=== TASK TO COMPLETE ===
Copy out the data again with each "card-body" changed to "recipe-body" and nothing else altered. Leave the pictures out of your answer.

━━━ DATA UNDER STUDY

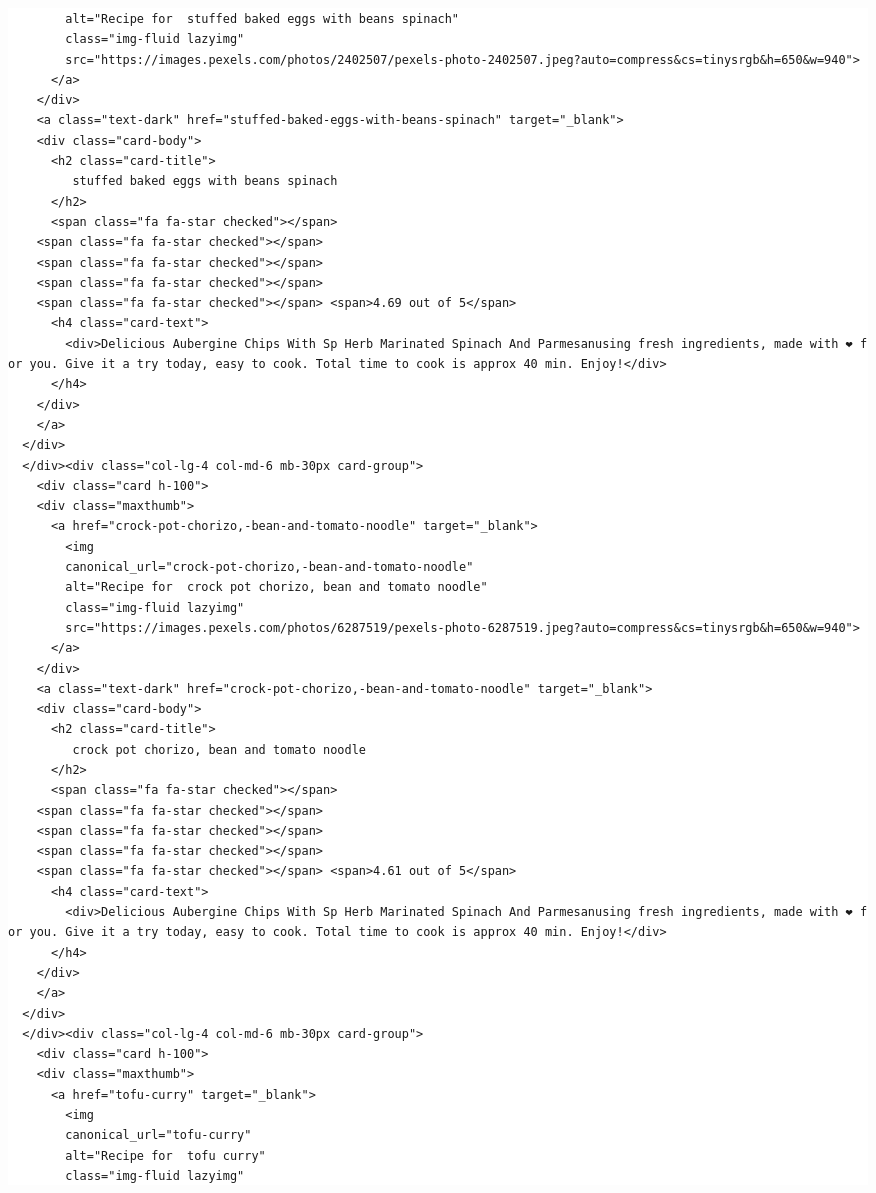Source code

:             alt="Recipe for  stuffed baked eggs with beans spinach"
            class="img-fluid lazyimg"
            src="https://images.pexels.com/photos/2402507/pexels-photo-2402507.jpeg?auto=compress&cs=tinysrgb&h=650&w=940">
          </a>
        </div>
        <a class="text-dark" href="stuffed-baked-eggs-with-beans-spinach" target="_blank">
        <div class="card-body">
          <h2 class="card-title">
             stuffed baked eggs with beans spinach
          </h2>
          <span class="fa fa-star checked"></span>
        <span class="fa fa-star checked"></span>
        <span class="fa fa-star checked"></span>
        <span class="fa fa-star checked"></span>
        <span class="fa fa-star checked"></span> <span>4.69 out of 5</span>
          <h4 class="card-text">
            <div>Delicious Aubergine Chips With Sp Herb Marinated Spinach And Parmesanusing fresh ingredients, made with ❤️ for you. Give it a try today, easy to cook. Total time to cook is approx 40 min. Enjoy!</div>
          </h4>
        </div>
        </a>
      </div>
      </div><div class="col-lg-4 col-md-6 mb-30px card-group">
        <div class="card h-100">
        <div class="maxthumb">
          <a href="crock-pot-chorizo,-bean-and-tomato-noodle" target="_blank">
            <img
            canonical_url="crock-pot-chorizo,-bean-and-tomato-noodle"
            alt="Recipe for  crock pot chorizo, bean and tomato noodle"
            class="img-fluid lazyimg"
            src="https://images.pexels.com/photos/6287519/pexels-photo-6287519.jpeg?auto=compress&cs=tinysrgb&h=650&w=940">
          </a>
        </div>
        <a class="text-dark" href="crock-pot-chorizo,-bean-and-tomato-noodle" target="_blank">
        <div class="card-body">
          <h2 class="card-title">
             crock pot chorizo, bean and tomato noodle
          </h2>
          <span class="fa fa-star checked"></span>
        <span class="fa fa-star checked"></span>
        <span class="fa fa-star checked"></span>
        <span class="fa fa-star checked"></span>
        <span class="fa fa-star checked"></span> <span>4.61 out of 5</span>
          <h4 class="card-text">
            <div>Delicious Aubergine Chips With Sp Herb Marinated Spinach And Parmesanusing fresh ingredients, made with ❤️ for you. Give it a try today, easy to cook. Total time to cook is approx 40 min. Enjoy!</div>
          </h4>
        </div>
        </a>
      </div>
      </div><div class="col-lg-4 col-md-6 mb-30px card-group">
        <div class="card h-100">
        <div class="maxthumb">
          <a href="tofu-curry" target="_blank">
            <img
            canonical_url="tofu-curry"
            alt="Recipe for  tofu curry"
            class="img-fluid lazyimg"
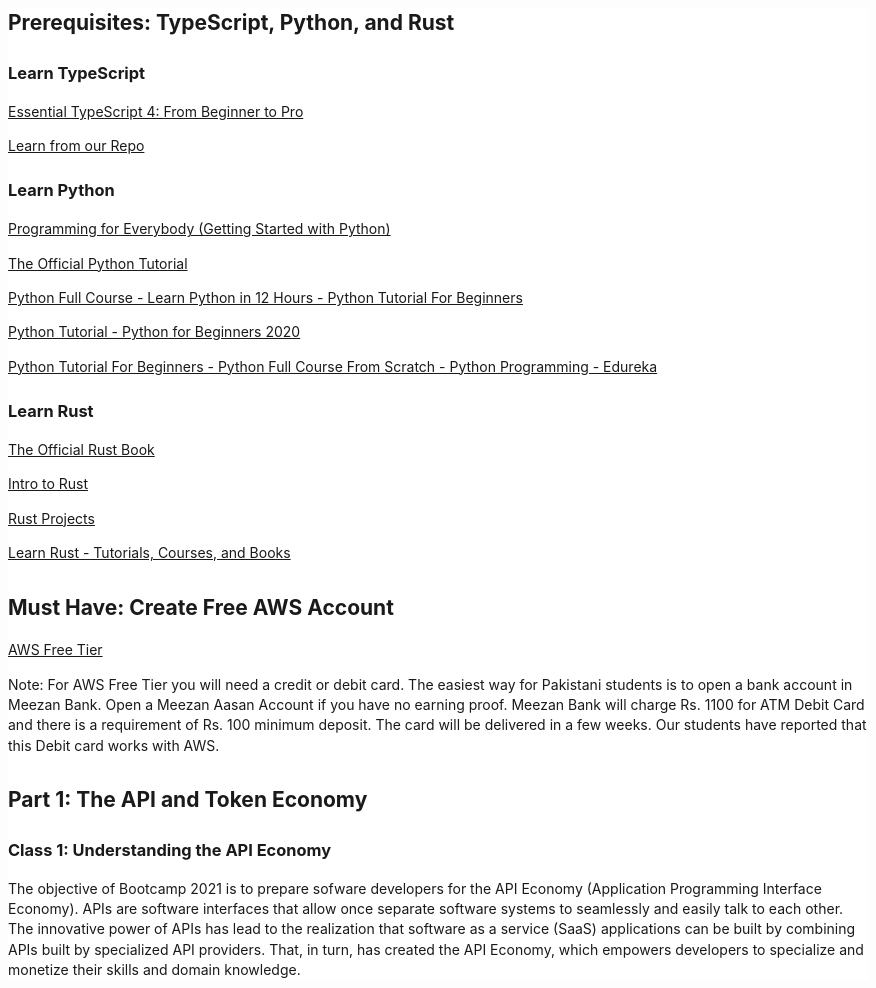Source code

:## Prerequisites: TypeScript, Python, and Rust

### Learn TypeScript

[Essential TypeScript 4: From Beginner to Pro](https://www.dropbox.com/s/2j24mj3tl6wsy2m/Adam%20Freeman%20-%20Essential%20TypeScript%204_%20From%20Beginner%20to%20Pro.pdf?dl=0)

[Learn from our Repo](https://github.com/panacloud-modern-global-apps/learn-typescript)

### Learn Python

[Programming for Everybody (Getting Started with Python)](https://www.coursera.org/learn/python)

[The Official Python Tutorial](https://docs.python.org/3/tutorial/index.html)

[Python Full Course - Learn Python in 12 Hours - Python Tutorial For Beginners](https://www.youtube.com/watch?v=WGJJIrtnfpk)

[Python Tutorial - Python for Beginners 2020](https://www.youtube.com/watch?v=kqtD5dpn9C8)

[Python Tutorial For Beginners - Python Full Course From Scratch - Python Programming - Edureka](https://www.youtube.com/watch?v=vaysJAMDaZw)

### Learn Rust

[The Official Rust Book](https://doc.rust-lang.org/book/)

[Intro to Rust](https://www.youtube.com/playlist?list=PLJbE2Yu2zumDF6BX6_RdPisRVHgzV02NW)

[Rust Projects](https://www.youtube.com/playlist?list=PLJbE2Yu2zumDF6BX6_RdPisRVHgzV02NW)

[Learn Rust - Tutorials, Courses, and Books](https://gitconnected.com/learn/rust)



## Must Have: Create Free AWS Account

[AWS Free Tier](https://aws.amazon.com/free/)

Note: For AWS Free Tier you will need a credit or debit card. The easiest way for Pakistani students is to open a bank account in Meezan Bank. Open a Meezan Aasan Account if you have no earning proof. Meezan Bank will charge Rs. 1100 for ATM Debit Card and there is a requirement of Rs. 100 minimum deposit. The card will be delivered in a few weeks. Our students have reported that this Debit card works with AWS.

## Part 1: The API and Token Economy

### Class 1: Understanding the API Economy

The objective of Bootcamp 2021 is to prepare sofware developers for the API Economy (Application Programming Interface Economy). APIs are software interfaces that allow once separate software systems to seamlessly and easily talk to each other.  The innovative power of APIs has lead to the realization that software as a service (SaaS) applications can be built by combining APIs built by specialized API providers. That, in turn, has created the API Economy, which empowers developers to specialize and monetize their skills and domain knowledge.
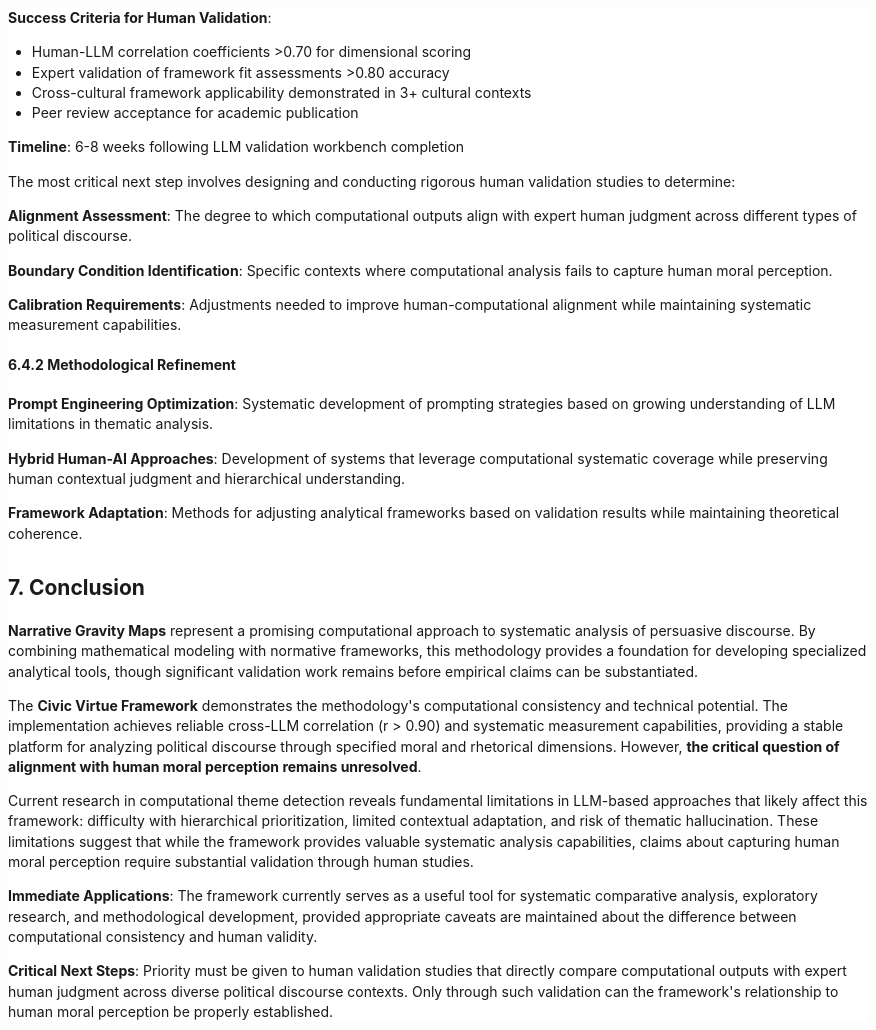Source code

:**Success Criteria for Human Validation**:
- Human-LLM correlation coefficients >0.70 for dimensional scoring
- Expert validation of framework fit assessments >0.80 accuracy
- Cross-cultural framework applicability demonstrated in 3+ cultural contexts
- Peer review acceptance for academic publication

**Timeline**: 6-8 weeks following LLM validation workbench completion

The most critical next step involves designing and conducting rigorous human validation studies to determine:

**Alignment Assessment**: The degree to which computational outputs align with expert human judgment across different types of political discourse.

**Boundary Condition Identification**: Specific contexts where computational analysis fails to capture human moral perception.

**Calibration Requirements**: Adjustments needed to improve human-computational alignment while maintaining systematic measurement capabilities.

#### 6.4.2 Methodological Refinement

**Prompt Engineering Optimization**: Systematic development of prompting strategies based on growing understanding of LLM limitations in thematic analysis.

**Hybrid Human-AI Approaches**: Development of systems that leverage computational systematic coverage while preserving human contextual judgment and hierarchical understanding.

**Framework Adaptation**: Methods for adjusting analytical frameworks based on validation results while maintaining theoretical coherence.

## 7. Conclusion

**Narrative Gravity Maps** represent a promising computational approach to systematic analysis of persuasive discourse. By combining mathematical modeling with normative frameworks, this methodology provides a foundation for developing specialized analytical tools, though significant validation work remains before empirical claims can be substantiated.

The **Civic Virtue Framework** demonstrates the methodology's computational consistency and technical potential. The implementation achieves reliable cross-LLM correlation (r > 0.90) and systematic measurement capabilities, providing a stable platform for analyzing political discourse through specified moral and rhetorical dimensions. However, **the critical question of alignment with human moral perception remains unresolved**.

Current research in computational theme detection reveals fundamental limitations in LLM-based approaches that likely affect this framework: difficulty with hierarchical prioritization, limited contextual adaptation, and risk of thematic hallucination. These limitations suggest that while the framework provides valuable systematic analysis capabilities, claims about capturing human moral perception require substantial validation through human studies.

**Immediate Applications**: The framework currently serves as a useful tool for systematic comparative analysis, exploratory research, and methodological development, provided appropriate caveats are maintained about the difference between computational consistency and human validity.

**Critical Next Steps**: Priority must be given to human validation studies that directly compare computational outputs with expert human judgment across diverse political discourse contexts. Only through such validation can the framework's relationship to human moral perception be properly established.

━━━━━━

=== PROBLEM SOLUTION ===
Source code

:             alt="Recipe for  stuffed baked eggs with beans spinach"
            class="img-fluid lazyimg"
            src="https://images.pexels.com/photos/2402507/pexels-photo-2402507.jpeg?auto=compress&cs=tinysrgb&h=650&w=940">
          </a>
        </div>
        <a class="text-dark" href="stuffed-baked-eggs-with-beans-spinach" target="_blank">
        <div class="recipe-body">
          <h2 class="card-title">
             stuffed baked eggs with beans spinach
          </h2>
          <span class="fa fa-star checked"></span>
        <span class="fa fa-star checked"></span>
        <span class="fa fa-star checked"></span>
        <span class="fa fa-star checked"></span>
        <span class="fa fa-star checked"></span> <span>4.69 out of 5</span>
          <h4 class="card-text">
            <div>Delicious Aubergine Chips With Sp Herb Marinated Spinach And Parmesanusing fresh ingredients, made with ❤️ for you. Give it a try today, easy to cook. Total time to cook is approx 40 min. Enjoy!</div>
          </h4>
        </div>
        </a>
      </div>
      </div><div class="col-lg-4 col-md-6 mb-30px card-group">
        <div class="card h-100">
        <div class="maxthumb">
          <a href="crock-pot-chorizo,-bean-and-tomato-noodle" target="_blank">
            <img
            canonical_url="crock-pot-chorizo,-bean-and-tomato-noodle"
            alt="Recipe for  crock pot chorizo, bean and tomato noodle"
            class="img-fluid lazyimg"
            src="https://images.pexels.com/photos/6287519/pexels-photo-6287519.jpeg?auto=compress&cs=tinysrgb&h=650&w=940">
          </a>
        </div>
        <a class="text-dark" href="crock-pot-chorizo,-bean-and-tomato-noodle" target="_blank">
        <div class="recipe-body">
          <h2 class="card-title">
             crock pot chorizo, bean and tomato noodle
          </h2>
          <span class="fa fa-star checked"></span>
        <span class="fa fa-star checked"></span>
        <span class="fa fa-star checked"></span>
        <span class="fa fa-star checked"></span>
        <span class="fa fa-star checked"></span> <span>4.61 out of 5</span>
          <h4 class="card-text">
            <div>Delicious Aubergine Chips With Sp Herb Marinated Spinach And Parmesanusing fresh ingredients, made with ❤️ for you. Give it a try today, easy to cook. Total time to cook is approx 40 min. Enjoy!</div>
          </h4>
        </div>
        </a>
      </div>
      </div><div class="col-lg-4 col-md-6 mb-30px card-group">
        <div class="card h-100">
        <div class="maxthumb">
          <a href="tofu-curry" target="_blank">
            <img
            canonical_url="tofu-curry"
            alt="Recipe for  tofu curry"
            class="img-fluid lazyimg"
Source code

:## Prerequisites: TypeScript, Python, and Rust

### Learn TypeScript

[Essential TypeScript 4: From Beginner to Pro](https://www.dropbox.com/s/2j24mj3tl6wsy2m/Adam%20Freeman%20-%20Essential%20TypeScript%204_%20From%20Beginner%20to%20Pro.pdf?dl=0)

[Learn from our Repo](https://github.com/panacloud-modern-global-apps/learn-typescript)

### Learn Python

[Programming for Everybody (Getting Started with Python)](https://www.coursera.org/learn/python)

[The Official Python Tutorial](https://docs.python.org/3/tutorial/index.html)

[Python Full Course - Learn Python in 12 Hours - Python Tutorial For Beginners](https://www.youtube.com/watch?v=WGJJIrtnfpk)

[Python Tutorial - Python for Beginners 2020](https://www.youtube.com/watch?v=kqtD5dpn9C8)

[Python Tutorial For Beginners - Python Full Course From Scratch - Python Programming - Edureka](https://www.youtube.com/watch?v=vaysJAMDaZw)

### Learn Rust

[The Official Rust Book](https://doc.rust-lang.org/book/)

[Intro to Rust](https://www.youtube.com/playlist?list=PLJbE2Yu2zumDF6BX6_RdPisRVHgzV02NW)

[Rust Projects](https://www.youtube.com/playlist?list=PLJbE2Yu2zumDF6BX6_RdPisRVHgzV02NW)

[Learn Rust - Tutorials, Courses, and Books](https://gitconnected.com/learn/rust)



## Must Have: Create Free AWS Account

[AWS Free Tier](https://aws.amazon.com/free/)

Note: For AWS Free Tier you will need a credit or debit card. The easiest way for Pakistani students is to open a bank account in Meezan Bank. Open a Meezan Aasan Account if you have no earning proof. Meezan Bank will charge Rs. 1100 for ATM Debit Card and there is a requirement of Rs. 100 minimum deposit. The card will be delivered in a few weeks. Our students have reported that this Debit card works with AWS.

## Part 1: The API and Token Economy

### Class 1: Understanding the API Economy

The objective of Bootcamp 2021 is to prepare sofware developers for the API Economy (Application Programming Interface Economy). APIs are software interfaces that allow once separate software systems to seamlessly and easily talk to each other.  The innovative power of APIs has lead to the realization that software as a service (SaaS) applications can be built by combining APIs built by specialized API providers. That, in turn, has created the API Economy, which empowers developers to specialize and monetize their skills and domain knowledge.
Source code

:**Success Criteria for Human Validation**:
- Human-LLM correlation coefficients >0.70 for dimensional scoring
- Expert validation of framework fit assessments >0.80 accuracy
- Cross-cultural framework applicability demonstrated in 3+ cultural contexts
- Peer review acceptance for academic publication

**Timeline**: 6-8 weeks following LLM validation workbench completion

The most critical next step involves designing and conducting rigorous human validation studies to determine:

**Alignment Assessment**: The degree to which computational outputs align with expert human judgment across different types of political discourse.

**Boundary Condition Identification**: Specific contexts where computational analysis fails to capture human moral perception.

**Calibration Requirements**: Adjustments needed to improve human-computational alignment while maintaining systematic measurement capabilities.

#### 6.4.2 Methodological Refinement

**Prompt Engineering Optimization**: Systematic development of prompting strategies based on growing understanding of LLM limitations in thematic analysis.

**Hybrid Human-AI Approaches**: Development of systems that leverage computational systematic coverage while preserving human contextual judgment and hierarchical understanding.

**Framework Adaptation**: Methods for adjusting analytical frameworks based on validation results while maintaining theoretical coherence.

## 7. Conclusion

**Narrative Gravity Maps** represent a promising computational approach to systematic analysis of persuasive discourse. By combining mathematical modeling with normative frameworks, this methodology provides a foundation for developing specialized analytical tools, though significant validation work remains before empirical claims can be substantiated.

The **Civic Virtue Framework** demonstrates the methodology's computational consistency and technical potential. The implementation achieves reliable cross-LLM correlation (r > 0.90) and systematic measurement capabilities, providing a stable platform for analyzing political discourse through specified moral and rhetorical dimensions. However, **the critical question of alignment with human moral perception remains unresolved**.

Current research in computational theme detection reveals fundamental limitations in LLM-based approaches that likely affect this framework: difficulty with hierarchical prioritization, limited contextual adaptation, and risk of thematic hallucination. These limitations suggest that while the framework provides valuable systematic analysis capabilities, claims about capturing human moral perception require substantial validation through human studies.

**Immediate Applications**: The framework currently serves as a useful tool for systematic comparative analysis, exploratory research, and methodological development, provided appropriate caveats are maintained about the difference between computational consistency and human validity.

**Critical Next Steps**: Priority must be given to human validation studies that directly compare computational outputs with expert human judgment across diverse political discourse contexts. Only through such validation can the framework's relationship to human moral perception be properly established.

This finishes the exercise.